Attention, M. Charest, la Reine est toute nue ! *
* Adaptation au contexte canadien et québécois d’une expression populaire dans les milieux d’affaires anglo-saxons
« The Emperor has no clothes »
Non, il ne s’agit pas du titre de la prochaine pièce à succès qui sera présentée l’été prochain au « Festival juste pour rire ! ». Et, à dire le vrai, ce dont il est ici question n’est pas drôle du tout. Il s’agit plutôt de la situation dans laquelle se retrouve l’économie canadienne au lendemain d’une série d’événements majeurs qui en ont retourné les fondements et qui risquent d’avoir une incidence majeure sur l’évolution du fédéralisme canadien.
Dans l’ordre de leur apparition, ces événements sont :
- l’assainissement des finances publiques fédérales et le relâchement de la pression fiscale;
- la mondialisation des marchés, l’appréciation de la valeur du dollar canadien de près de 30 % en quelques années, et leurs conséquences sur le secteur manufacturier et sa contribution au PIB;
- la montée en flèche du prix du pétrole et ses conséquences au Canada;
- la crise économique de 2008 et ses multiples retombées.
Les finances fédérales
À l’occasion du référendum de 1995, le gouvernement fédéral s’était rendu compte de la grande vulnérabilité à laquelle l’exposait l’ampleur de ses déficits. Le fédéralisme supposé « rentable » l’était de moins en moins, et la capacité du gouvernement fédéral à soutenir la croissance des coûts des engagements sociaux qu’il avait pris à partir du début des années 60 était de plus en plus mise en doute par les marchés. Des publications internationales très sérieuses évoquaient même le risque d’une faillite. Mesure de la confiance internationale dans la force de l’économie, la valeur du dollar canadien plongeait à 0,62 $ US.
On peut penser ce qu’on veut de Paul Martin, mais il faut lui reconnaître le mérite d’avoir en quelques années rétabli la barre. Largement au détriment des finances publiques provinciales dans la cours desquelles il pelletait ses déficits, il est vrai, mais ses efforts, portés par une vague de prospérité dont on a depuis compris le caractère factice (une bulle spéculative), allaient connaître des effets spectaculaires sur une dizaine d’années et permettre au fédéral de commencer à dégager des surplus et rembourser une partie de la dette accumulée.
À leur arrivée au pouvoir en 2006, les conservateurs de Stephen Harper ne peuvent résister au plaisir de mettre en application leur doctrine économique et, arguant des surplus, entreprennent de réduire le fardeau fiscal des canadiens, d’abord sur le revenu des particuliers, et ensuite, en deux temps, sur la consommation via la TPS.

• **Données fournies**
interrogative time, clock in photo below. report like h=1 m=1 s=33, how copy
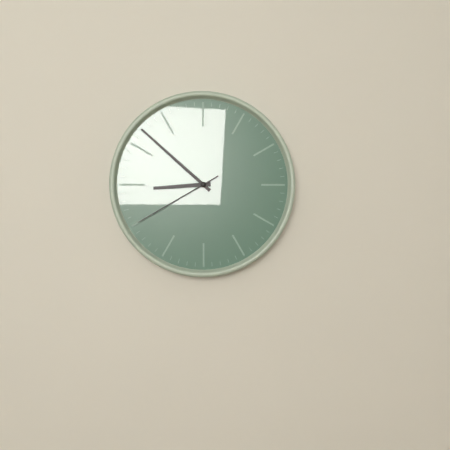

• **Travail demandé**
Extrayez sans rien modifier le passage du texte sur l'économie canadienne qui commence par « Non, il ne s’agit » et se poursuit jusqu'à « du fédéralisme canadien. ».

• **Réponse rédigée**
Non, il ne s’agit pas du titre de la prochaine pièce à succès qui sera présentée l’été prochain au « Festival juste pour rire ! ». Et, à dire le vrai, ce dont il est ici question n’est pas drôle du tout. Il s’agit plutôt de la situation dans laquelle se retrouve l’économie canadienne au lendemain d’une série d’événements majeurs qui en ont retourné les fondements et qui risquent d’avoir une incidence majeure sur l’évolution du fédéralisme canadien.